Source passage:

The opinion of the court was delivered by: Wolfson, United States District Judge


Presently before the Court are motions by Defendant DCH Auto Group (USA) Inc. ("DCH") to dismiss federal and state claims brought by Plaintiff Daniel Poltrock ("Plaintiff") and an indemnification claim brought by Co-Defendant NJ Automotive Accounts Management Co., Inc. ("AAM"). In addition, DCH moves to sanction Plaintiff's counsel pursuant to Rule 11 of the Federal Rules of Civil Procedure. Plaintiff asserts that DCH is in violation of the Fair Debt Collection Practices Act arising from a debt DCH placed into collection against Plaintiff. Plaintiff also asserts several state law claims, including a claim pursuant to the New Jersey Identity Theft Prevention Act, and common law claims for intrusion upon seclusion, and negligent training and supervision. For the reasons set forth below, the Court grants DCH's motions to dismiss Plaintiff's claims, but denies the motion for sanctions. The Court also dismisses AAM's counterclaims for indemnification and contribution asserted against DCH.


Since DCH moves to dismiss Plaintiff's Complaint pursuant to Fed. R. Civ. P. 12(b)(6), all facts alleged in the complaint are assumed to be true.

DCH sells and services high-end automobiles throughout the United States, including dealerships located throughout New Jersey. Sometime around May 2004, Plaintiff alleges that he applied for employment at a DCH dealership located in Maplewood, New Jersey. Compl. ¶14. On his employment application, Plaintiff listed Alan Sherman and David Hollander as personal references. Id. DCH hired Plaintiff, but soon after terminated his employment "on or about August 2004." Id. 16. In June 2004, Plaintiff purchased an automobile from DCH, which Plaintiff brought to DCH for servicing on or about July 13, 2006. Id. ¶17. DCH billed Plaintiff $173.68 for the maintenance and repairs. Id. On September 25, 2006, Plaintiff again took his automobile to DCH for service and was billed $421.12. Id. ¶18.

Thereafter, DCH placed the outstanding balance of $595.80 into collection sometime after Plaintiff failed to make payments towards either invoice. Plaintiff alleges that DCH increased that amount to $965.92. Id. ¶20. In an effort to collect Plaintiff's past-due account, DCH assigned the debt to AAM. Id. ¶21. On April 3, 2008, AAM sent a collection letter to Plaintiff, demanding he pay DCH $965.92. Id. A day later, AAM followed up on its letter with phone calls to the references Plaintiff had listed on his employment application with DCH, inquiring as to Plaintiff's whereabouts. Id. ¶¶22-23. DCH gave Hollander's and Sherman's numbers to AAM to facilitate the collection process. Both Sherman and Hollander informed Plaintiff's father that AAM had contacted them in an effort to find Plaintiff. Id. ¶¶23-24. On April 7, 2008, Plaintiff's father contacted an AAM representative who informed him that "Plaintiff had an outstanding balance due to DCH and that they needed to immediately reach Plaintiff in order to arrange payment." Id. ¶26. The AAM representative stated that if Plaintiff or his father did not immediately pay DCH, AAM would initiate legal proceedings against Plaintiff. Id. ¶28. Plaintiff alleges that the AAM representative did not inform Plaintiff's father that AAM was a debt collector or that their conversation "was an attempt to collect a debt." Id. ¶30. On April 9, 2008, Plaintiff's attorney notified AAM that Plaintiff disputed the alleged amount owed, to which AAM responded in its April 15th correspondence, stating "that the dollar amount of this claim [was] $544.80." Id. ¶33.

Dataset extract:
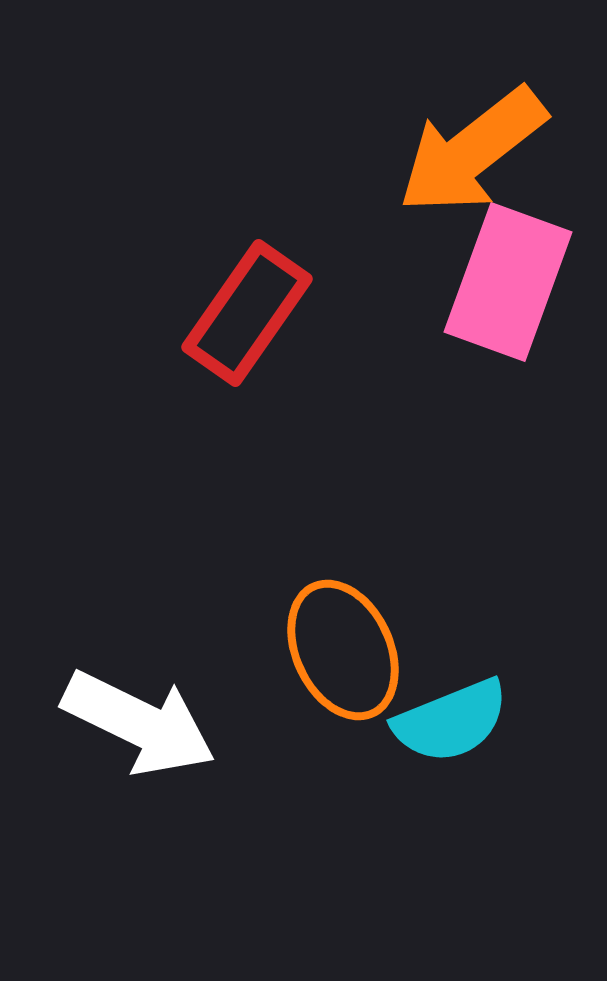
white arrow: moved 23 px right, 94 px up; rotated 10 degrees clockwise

---

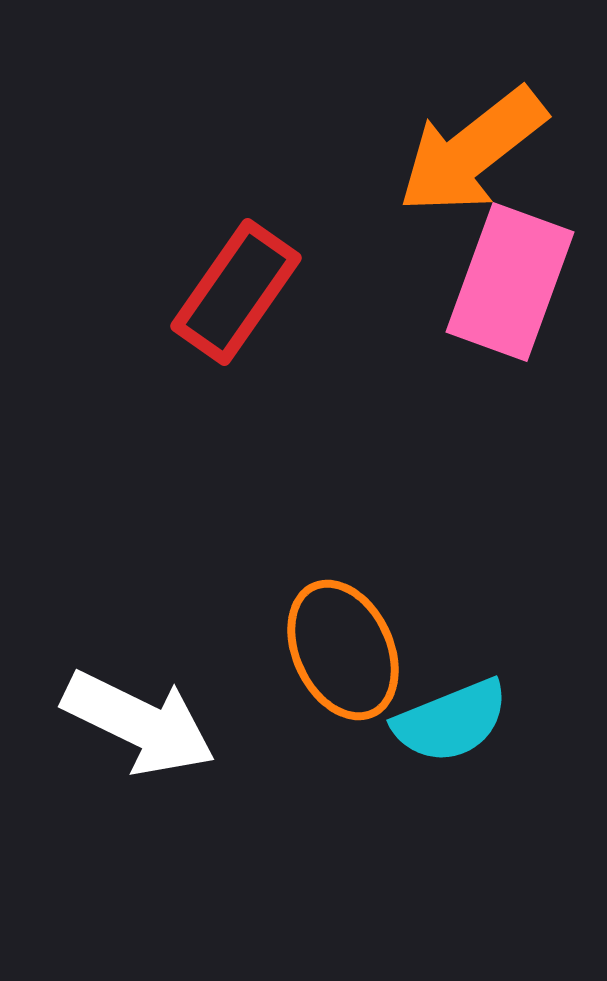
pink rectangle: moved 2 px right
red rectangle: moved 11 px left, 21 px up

Required work:
1 > From the court opinion, reproduce word for word the part that opens with the words containing "DCH sells and" and closes with "billed $421.12. Id. ¶18.".
2 > Using the court opinion, answer these:
(a) In which town was the DCH dealership where Plaintiff applied for employment?
(b) How much was Plaintiff billed for the service on September 25, 2006?
(c) On what date did AAM send its collection letter to Plaintiff?

Answer set:
1 >
DCH sells and services high-end automobiles throughout the United States, including dealerships located throughout New Jersey. Sometime around May 2004, Plaintiff alleges that he applied for employment at a DCH dealership located in Maplewood, New Jersey. Compl. ¶14. On his employment application, Plaintiff listed Alan Sherman and David Hollander as personal references. Id. DCH hired Plaintiff, but soon after terminated his employment "on or about August 2004." Id. 16. In June 2004, Plaintiff purchased an automobile from DCH, which Plaintiff brought to DCH for servicing on or about July 13, 2006. Id. ¶17. DCH billed Plaintiff $173.68 for the maintenance and repairs. Id. On September 25, 2006, Plaintiff again took his automobile to DCH for service and was billed $421.12. Id. ¶18.

2 >
(a) Maplewood, New Jersey
(b) $421.12
(c) April 3, 2008